The membrane raft hypothesis postulates the existence of lipid bilayer membrane heterogeneities, or domains, important for cellular membrane functioning, including lateral sorting, signaling and trafficking. The \textit{in vivo }characterization of lipid membrane heterogeneities thus far has been challenging. Lipid membrane rafts have been suggested to be enriched in lipids that confer fluid ordered phase like character to these compositional heterogeneities. Lipid model membranes, on the other hand, allow fluorescence imaging of lipid domain coexistence, but so far micron-size coexisting fluid phases have been demonstrated only in simple, including ternary, lipid mixtures. We found that giant \textit{plasma membrane} \textit{vesicles} (PMVs) obtained from cultured rat basophilic leukemia cells can phase segregate into optically resolvable micron-size phases that are identified as both being fluid.
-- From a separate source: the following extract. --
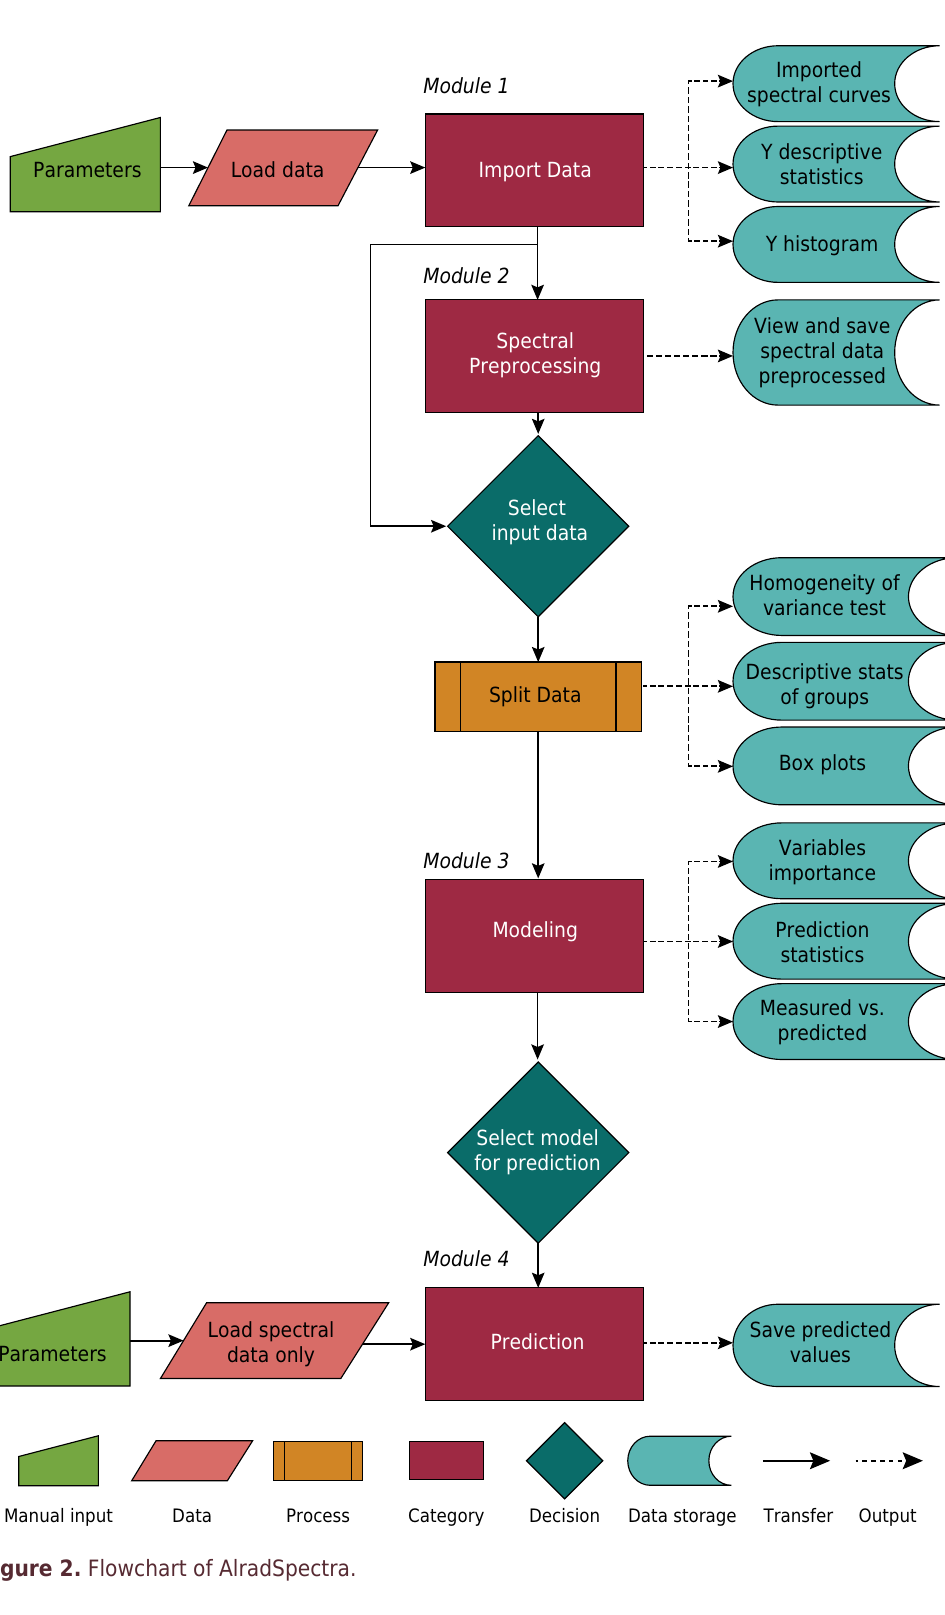
Figure 2. Flowchart of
We examined the partitioning of fluorescent lipid analogs and hydrophobic membrane markers and found them to be similar to the partitioning behavior in model membrane systems that show coexisting fluid ordered and fluid disordered phases. Significant temperature dependence of the tendency of PMVs to phase separate was found and analyzed. An advantage of these PMVs is that they contain, at least a large subfraction, of proteins associated with native plasma membranes. We are therefore able to study the partitioning of membrane proteins redistributing between coexisting fluid membrane phases. Trans-membrane proteins, outer leaflet associated peripheral and cytosolic peripheral membrane proteins were examined for their fluid phase partitioning. We suggest our method as a new approach for studying aspects of biological membrane heterogeneity.